[ARTICLE]

All-purpose flour: 3 cups (360 g). Provides the base structure.
Baking powder: ½ teaspoon (optional). Gives a little lift and tenderness.
Granulated sugar: 1 cup (200 g). Sweetens the dough; you may increase by 2–3 tablespoons for a sweeter cookie.
Ground walnuts: 2 cups (200 g). Traditional nut choice (can substitute hazelnuts or almonds if preferred; see Variations). Adds aroma and rich flavor.
Unsalted butter: 1 cup (225 g), room temperature. The fat that gives the cookie its shortbread texture. Using unsalted lets you control seasoning; if only salted is available, reduce any added salt.
Egg: 1 large. Binds ingredients.
Liquid honey: 2 tablespoons. Helps tenderness and adds subtle honey flavor (can omit or replace with extra sugar for nut-free diets).
Vanilla extract: 1 teaspoon (optional). Introduces warm depth (substitute lemon extract or omit entirely).
Lemon zest: 1 teaspoon (from 1 lemon). Brightens the flavor and complements the walnuts. (Optional but highly recommended.)
Ground cinnamon and cloves: ⅛ teaspoon each (optional). A pinch of each warm spice is traditional and pairs well with nuts and sugar.
Powdered sugar (for dusting): ½–1 cup (50–100 g). To sprinkle on the finished cookies. Instead, vanilla-scented or orange sugar can be used for an extra special touch.
Preheat and prepare: Preheat the oven to 350°F (175°C). Grease paw-shaped cookie molds or other small molds (madeleine pans, mini bundt pans, or muffin tins) with butter and lightly dust with flour. This ensures cookies release easily. Time: 5 minutes preheating and prep.

[SUPPLIED ENTRIES]
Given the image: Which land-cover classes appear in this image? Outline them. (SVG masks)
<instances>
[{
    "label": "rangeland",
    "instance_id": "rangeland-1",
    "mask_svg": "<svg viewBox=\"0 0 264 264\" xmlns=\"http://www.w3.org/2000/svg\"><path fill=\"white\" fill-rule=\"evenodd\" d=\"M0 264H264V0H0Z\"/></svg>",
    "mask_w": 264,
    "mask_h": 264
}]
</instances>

[WHAT IS ASKED]
1. Set out the records above as a numbered list, leaving out any blank lines.
2. Carry on the walnut cookie recipe from the point where it ends.

[OUTPUTS BY TASK]
1.
1. Given the image: Which land-cover classes appear in this image? Outline them. (SVG masks)
2. <instances>
3. [{
4.     "label": "rangeland",
5.     "instance_id": "rangeland-1",
6.     "mask_svg": "<svg viewBox=\"0 0 264 264\" xmlns=\"http://www.w3.org/2000/svg\"><path fill=\"white\" fill-rule=\"evenodd\" d=\"M0 264H264V0H0Z\"/></svg>",
7.     "mask_w": 264,
8.     "mask_h": 264
9. }]
10. </instances>

2.
Mix dry ingredients: In a large bowl, whisk together the flour, baking powder (if using), and salt. Separately, stir ground walnuts into the flour mixture so nuts are evenly coated. Time: 3 minutes.
Cream butter and sugar: In another bowl, beat the softened butter and sugar until creamy. Stir in the honey and vanilla. Beat in the egg until the mixture is smooth. Time: 3 minutes (if using electric mixer).
Combine to make dough: Add the flour-nut mixture to the butter mixture. Sprinkle in lemon zest and spices. Stir with a spoon or spatula just until a cohesive dough forms. It will be fairly soft and a bit crumbly. Do not overmix. Time: 2–3 minutes.
Chill dough: Gather dough into a ball, wrap in plastic, and refrigerate for about 20 minutes. Chilling firms the dough and makes it easier to press into molds. Time: 20 minutes (can pause the recipe here).
Fill molds: Remove dough from the fridge. Pinch off walnut-sized pieces and press firmly into the bottom and sides of each mold (about ¾ full). Smooth the tops gently with a fingertip. The dough will spread slightly when baking, so do not overfill. Time: 10 minutes for one batch of ~15 cookies.
Bake: Bake the cookies at 350°F (175°C) for about 12–15 minutes, until edges are just lightly golden. Ovens vary; start checking at 12 minutes to avoid overbaking (these cookies should not brown too much). Time: 12–15 minutes.
Cool and coat: Remove pans from oven. Let cookies rest in the molds for about 10 minutes (they firm up as they cool). Then gently invert pans and tap out each cookie. Once fully cooled, place cookies on a wire rack and dust generously with powdered sugar. For a decorative look, use vanilla or citrus-flavored powdered sugar. Time: 10 minutes cooling, 5 minutes dusting.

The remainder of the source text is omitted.